◆ **What the task asks**: Starting at the line that contains "right elbow: (707, 167)" and ending at the line that contains "right knee: (708, 206)", the lines below are to be given again exactly, with nothing added.

(Pixel coordinate listings)
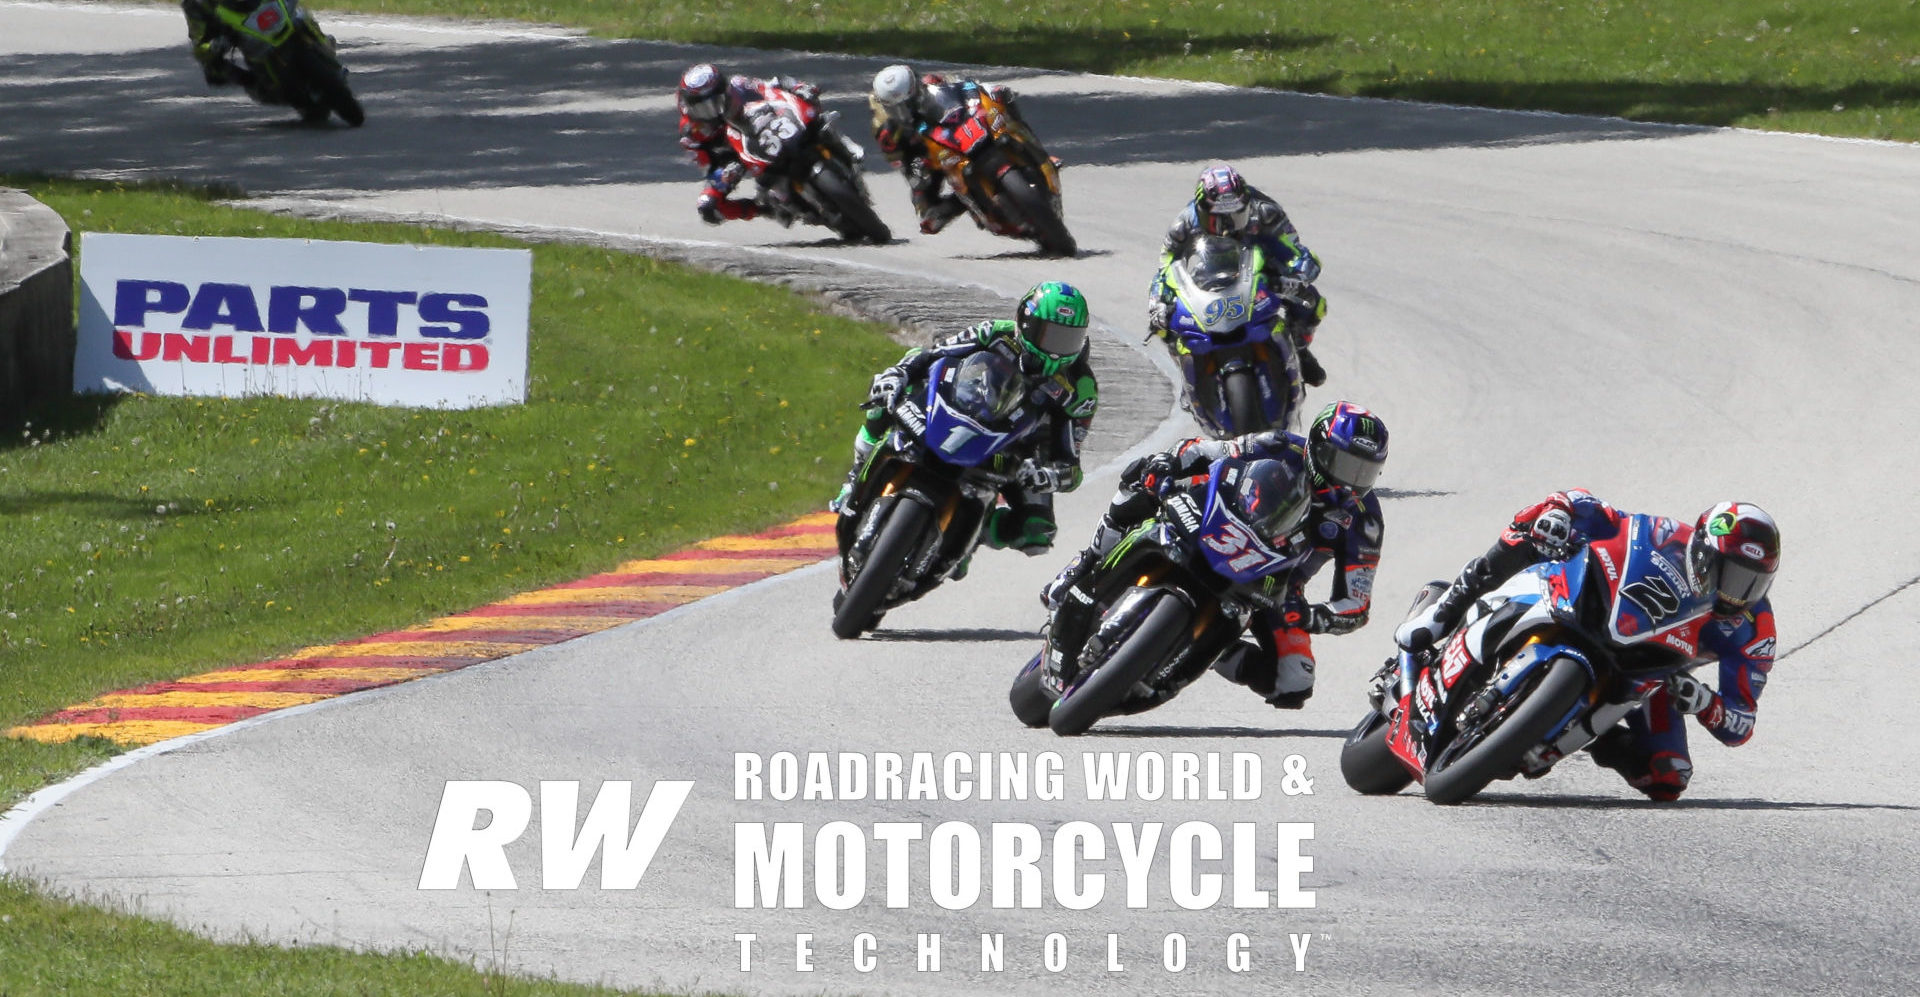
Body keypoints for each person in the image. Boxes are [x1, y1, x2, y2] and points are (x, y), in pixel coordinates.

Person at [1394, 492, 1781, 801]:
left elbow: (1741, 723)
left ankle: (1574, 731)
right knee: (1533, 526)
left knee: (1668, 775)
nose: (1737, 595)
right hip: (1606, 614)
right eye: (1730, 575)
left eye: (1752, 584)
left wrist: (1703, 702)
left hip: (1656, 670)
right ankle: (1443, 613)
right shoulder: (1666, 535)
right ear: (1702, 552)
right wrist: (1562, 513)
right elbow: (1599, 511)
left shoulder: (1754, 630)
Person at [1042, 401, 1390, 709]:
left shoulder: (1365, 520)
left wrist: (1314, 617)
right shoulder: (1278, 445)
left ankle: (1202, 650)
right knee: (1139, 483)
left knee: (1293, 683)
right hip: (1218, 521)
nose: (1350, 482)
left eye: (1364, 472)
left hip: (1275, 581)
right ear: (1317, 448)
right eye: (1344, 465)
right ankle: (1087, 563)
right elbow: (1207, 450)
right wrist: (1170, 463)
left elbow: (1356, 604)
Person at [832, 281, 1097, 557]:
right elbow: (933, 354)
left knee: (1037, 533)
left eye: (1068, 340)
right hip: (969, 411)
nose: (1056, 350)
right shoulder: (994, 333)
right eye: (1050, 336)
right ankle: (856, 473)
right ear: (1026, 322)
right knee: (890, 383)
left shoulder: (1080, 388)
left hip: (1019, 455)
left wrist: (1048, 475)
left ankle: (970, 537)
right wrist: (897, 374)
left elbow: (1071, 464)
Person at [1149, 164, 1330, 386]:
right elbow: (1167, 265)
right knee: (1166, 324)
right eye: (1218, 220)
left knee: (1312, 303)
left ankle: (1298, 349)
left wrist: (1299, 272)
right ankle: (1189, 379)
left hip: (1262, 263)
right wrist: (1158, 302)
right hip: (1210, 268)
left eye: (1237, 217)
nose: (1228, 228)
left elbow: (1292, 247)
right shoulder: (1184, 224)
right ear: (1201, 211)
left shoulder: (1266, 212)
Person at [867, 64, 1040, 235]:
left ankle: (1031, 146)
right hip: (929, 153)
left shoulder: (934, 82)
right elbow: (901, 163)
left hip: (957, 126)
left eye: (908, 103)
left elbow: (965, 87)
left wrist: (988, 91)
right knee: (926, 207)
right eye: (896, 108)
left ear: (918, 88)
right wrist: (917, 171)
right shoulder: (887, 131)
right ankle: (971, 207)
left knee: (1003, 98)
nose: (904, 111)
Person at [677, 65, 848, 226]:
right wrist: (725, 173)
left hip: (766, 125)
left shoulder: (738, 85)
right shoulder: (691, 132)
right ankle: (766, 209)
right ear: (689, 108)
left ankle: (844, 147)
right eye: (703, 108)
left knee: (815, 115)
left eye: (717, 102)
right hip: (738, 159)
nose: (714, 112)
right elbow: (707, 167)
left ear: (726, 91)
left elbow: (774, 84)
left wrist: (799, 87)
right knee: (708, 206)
==
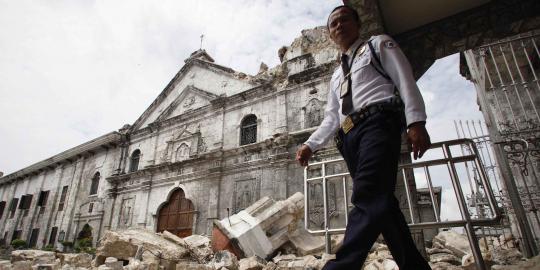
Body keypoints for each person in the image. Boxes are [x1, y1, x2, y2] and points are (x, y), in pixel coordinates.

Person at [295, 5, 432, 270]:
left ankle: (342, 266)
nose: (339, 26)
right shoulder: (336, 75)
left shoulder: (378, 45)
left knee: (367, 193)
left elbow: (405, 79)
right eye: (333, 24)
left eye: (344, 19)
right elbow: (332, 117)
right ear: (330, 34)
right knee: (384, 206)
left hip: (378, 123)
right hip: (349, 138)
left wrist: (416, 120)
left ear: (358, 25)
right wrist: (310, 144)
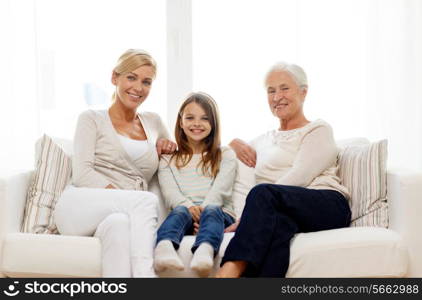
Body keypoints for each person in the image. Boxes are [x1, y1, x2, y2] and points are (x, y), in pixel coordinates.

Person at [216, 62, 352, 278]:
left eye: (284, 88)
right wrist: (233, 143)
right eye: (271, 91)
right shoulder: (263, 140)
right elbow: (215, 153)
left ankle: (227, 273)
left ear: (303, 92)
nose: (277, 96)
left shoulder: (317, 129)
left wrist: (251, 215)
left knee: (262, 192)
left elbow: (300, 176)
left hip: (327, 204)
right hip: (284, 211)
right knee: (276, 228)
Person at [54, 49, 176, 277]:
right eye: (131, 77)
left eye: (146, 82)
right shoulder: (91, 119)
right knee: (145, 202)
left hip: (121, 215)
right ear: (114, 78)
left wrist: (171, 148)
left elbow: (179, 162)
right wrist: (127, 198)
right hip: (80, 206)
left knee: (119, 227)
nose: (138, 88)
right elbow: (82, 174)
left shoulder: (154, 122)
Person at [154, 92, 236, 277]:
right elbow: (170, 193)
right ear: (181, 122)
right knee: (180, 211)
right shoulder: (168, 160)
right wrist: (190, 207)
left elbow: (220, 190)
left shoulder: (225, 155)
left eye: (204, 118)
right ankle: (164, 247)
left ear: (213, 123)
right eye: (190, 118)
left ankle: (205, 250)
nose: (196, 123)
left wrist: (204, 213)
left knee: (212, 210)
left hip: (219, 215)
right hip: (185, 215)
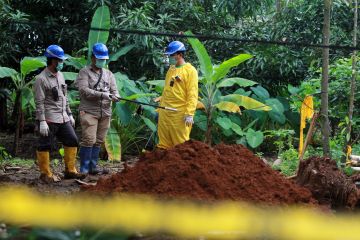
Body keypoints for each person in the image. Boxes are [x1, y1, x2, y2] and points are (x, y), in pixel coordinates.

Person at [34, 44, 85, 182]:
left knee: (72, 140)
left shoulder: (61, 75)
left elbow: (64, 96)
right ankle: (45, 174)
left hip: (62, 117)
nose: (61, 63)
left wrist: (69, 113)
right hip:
--
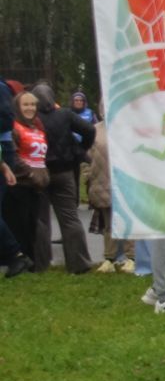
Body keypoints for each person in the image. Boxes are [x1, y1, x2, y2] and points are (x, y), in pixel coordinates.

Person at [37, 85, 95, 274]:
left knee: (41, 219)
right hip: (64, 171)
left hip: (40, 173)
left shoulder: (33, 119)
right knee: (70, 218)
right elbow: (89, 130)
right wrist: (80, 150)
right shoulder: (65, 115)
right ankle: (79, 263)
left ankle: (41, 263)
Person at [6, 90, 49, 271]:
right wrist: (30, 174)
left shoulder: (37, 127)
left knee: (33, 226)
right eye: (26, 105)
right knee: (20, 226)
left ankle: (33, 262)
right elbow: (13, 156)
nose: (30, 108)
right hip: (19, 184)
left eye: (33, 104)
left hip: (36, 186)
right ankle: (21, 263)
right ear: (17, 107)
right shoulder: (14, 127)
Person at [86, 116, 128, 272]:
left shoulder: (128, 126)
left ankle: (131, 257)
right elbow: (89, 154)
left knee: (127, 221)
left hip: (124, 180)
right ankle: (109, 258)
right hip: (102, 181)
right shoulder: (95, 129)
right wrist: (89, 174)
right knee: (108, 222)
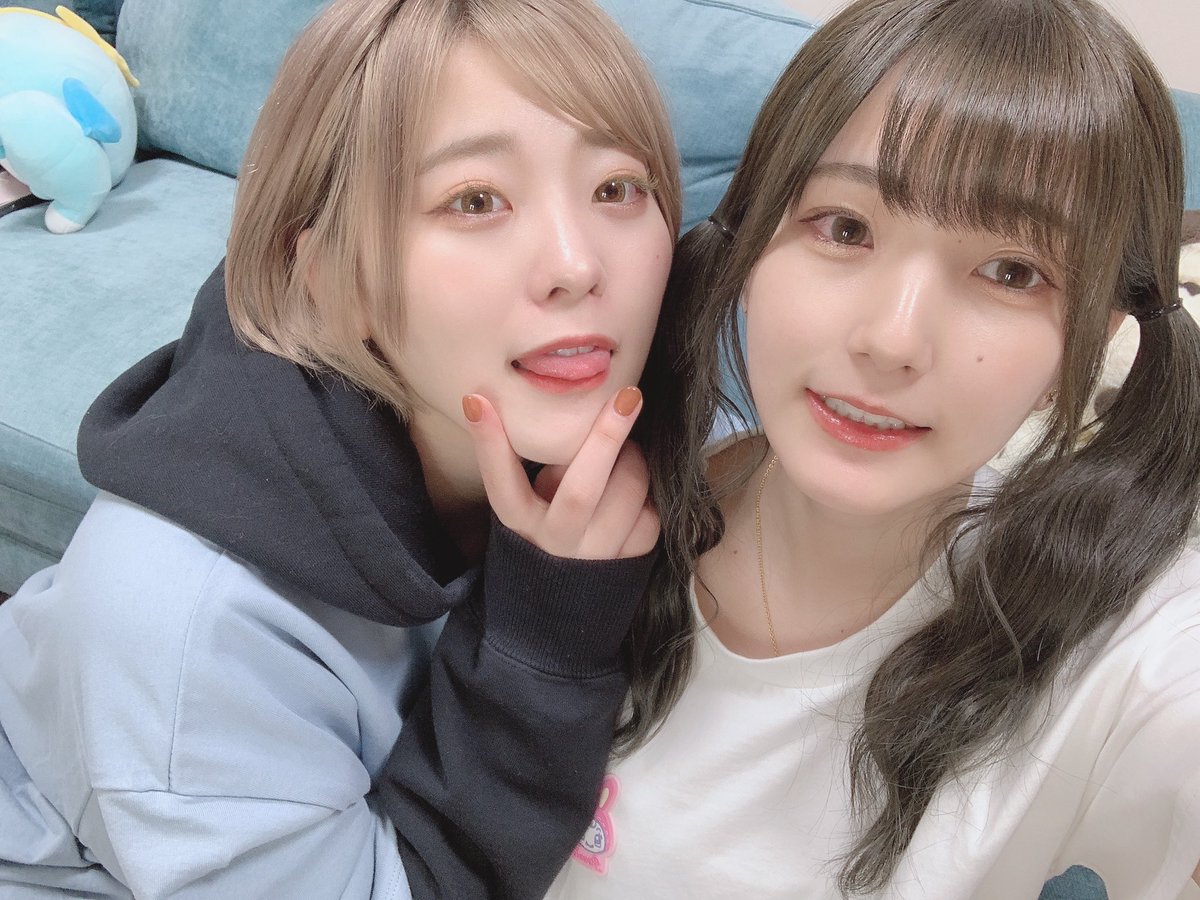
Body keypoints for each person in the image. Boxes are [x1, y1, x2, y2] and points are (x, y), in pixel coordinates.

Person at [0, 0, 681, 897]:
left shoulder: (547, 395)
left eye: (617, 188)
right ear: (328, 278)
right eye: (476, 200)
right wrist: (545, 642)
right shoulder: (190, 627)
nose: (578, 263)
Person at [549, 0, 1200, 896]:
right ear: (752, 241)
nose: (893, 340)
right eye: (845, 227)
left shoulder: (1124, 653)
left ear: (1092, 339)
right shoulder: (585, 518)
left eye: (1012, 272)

◆ **Solution to this task**:
right elbow: (707, 167)
left ear: (726, 91)
left elbow: (774, 84)
left wrist: (799, 87)
right knee: (708, 206)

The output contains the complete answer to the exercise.